# contract climber seeking work on East Coast



## treeslayer

I'm looking, have a good GM and everything needed to go to work.

Dave


----------



## treemandan

I perfer Ford guys, sorry.


----------



## treeslayer

treemandan said:


> I perfer Ford guys, sorry.



you wouldn't like us then, we bid out of a benz.........


----------



## treemandan

treeslayer said:


> you wouldn't like us then, we bid out of a benz.........

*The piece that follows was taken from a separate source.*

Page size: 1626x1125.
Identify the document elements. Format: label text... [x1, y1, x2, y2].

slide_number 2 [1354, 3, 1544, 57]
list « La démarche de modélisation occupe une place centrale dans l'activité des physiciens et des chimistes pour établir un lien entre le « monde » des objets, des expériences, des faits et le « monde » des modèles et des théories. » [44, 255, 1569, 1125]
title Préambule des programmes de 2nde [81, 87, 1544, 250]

Nah, I love ya bro, wish I had something for ya. But you are probably cheek deep in by now anyway, at least you will be shortly.Storms a brewin.


----------



## treeslayer

going to road tripping to VA next week I think, going to visit some guys on the way. anybody want some short term help?


----------



## Blakesmaster

treeslayer said:


> going to road tripping to VA next week I think, going to visit some guys on the way. anybody want *a short term drinking buddy*?



Sure bro, come on up. lol If I have work then I'll use you but I can't guarantee anything.


----------



## treeslayer

Originally *NOT* Posted by treeslayer 
going to road tripping to VA next week I think, going to visit some guys on the way. anybody want a short term drinking buddy?



Blakesmaster said:


> Sure bro, come on up. lol If I have work then I'll use you but I can't guarantee anything.

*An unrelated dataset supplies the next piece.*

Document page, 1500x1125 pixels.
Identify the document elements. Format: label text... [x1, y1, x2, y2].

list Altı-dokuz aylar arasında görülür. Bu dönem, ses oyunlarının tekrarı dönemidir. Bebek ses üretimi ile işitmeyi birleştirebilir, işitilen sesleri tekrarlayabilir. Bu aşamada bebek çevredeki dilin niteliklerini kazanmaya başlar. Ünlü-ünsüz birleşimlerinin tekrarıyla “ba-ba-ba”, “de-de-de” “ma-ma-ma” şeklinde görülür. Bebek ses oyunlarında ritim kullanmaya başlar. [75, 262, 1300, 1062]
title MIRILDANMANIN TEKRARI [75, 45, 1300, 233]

not coming to drink, but work and see my kids. and I don't like being misquoted.


----------



## Blakesmaster

treeslayer said:


> Originally *NOT* Posted by treeslayer
> going to road tripping to VA next week I think, going to visit some guys on the way. anybody want a short term drinking buddy?
> 
> 
> 
> 
> not coming to drink, but work and see my kids. and I don't like being misquoted.



I was just inviting you up for a coupla beers, bro. Relax.


----------



## treeslayer

Blakesmaster said:


> I was just inviting you up for a coupla beers, bro. Relax.

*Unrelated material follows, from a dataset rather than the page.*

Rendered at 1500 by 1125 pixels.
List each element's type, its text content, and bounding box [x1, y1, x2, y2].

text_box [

well dang bro, looks like a via point on the GPS.


----------



## Blakesmaster

Plug it in. Like I said, I don't have a big work load now, but ya never know.


----------



## treeslayer

my phone is ringing off the hook today, go figure......


----------



## treemandan

treeslayer said:


> Originally *NOT* Posted by treeslayer
> going to road tripping to VA next week I think, going to visit some guys on the way. anybody want a short term drinking buddy?
> 
> 
> 
> 
> not coming to drink, but work and see my kids. and I don't like being misquoted.



I thought it was a pretty smart joke but possibly in subjective poor taste. I think I could use a short term drinking buddy though.


----------



## treeslayer

He got me good.


----------



## jordano

come to ct? whats your phone number?


----------



## tree MDS

jordano said:


> come to ct? whats your phone number?



What do you need a "contract climber" for?? You can't climb your own trees? .. or are you just that busy?

BTW: welcome the the site!


----------



## treeclimber101

tree MDS said:


> What do you need a "contract climber" for?? You can't climb your own trees? .. or are you just that busy?
> 
> BTW: welcome the the site!



Don't be jealous that he's busier than you


----------



## treeslayer

he knows I'm a good drinking buddy.

pm sent.


----------



## jordano

actually i was hoping to get off the jobsites a little more to find more work. if i took someone on they would spend most of their time in the bucket, but would need to be able to climb when necessary. what part of ct are you from?


----------



## tree MDS

jordano said:


> actually i was hoping to get off the jobsites a little more to find more work. if i took someone on they would spend most of their time in the bucket, but would need to be able to climb when necessary. what part of ct are you from?



Northwest corner. You?


----------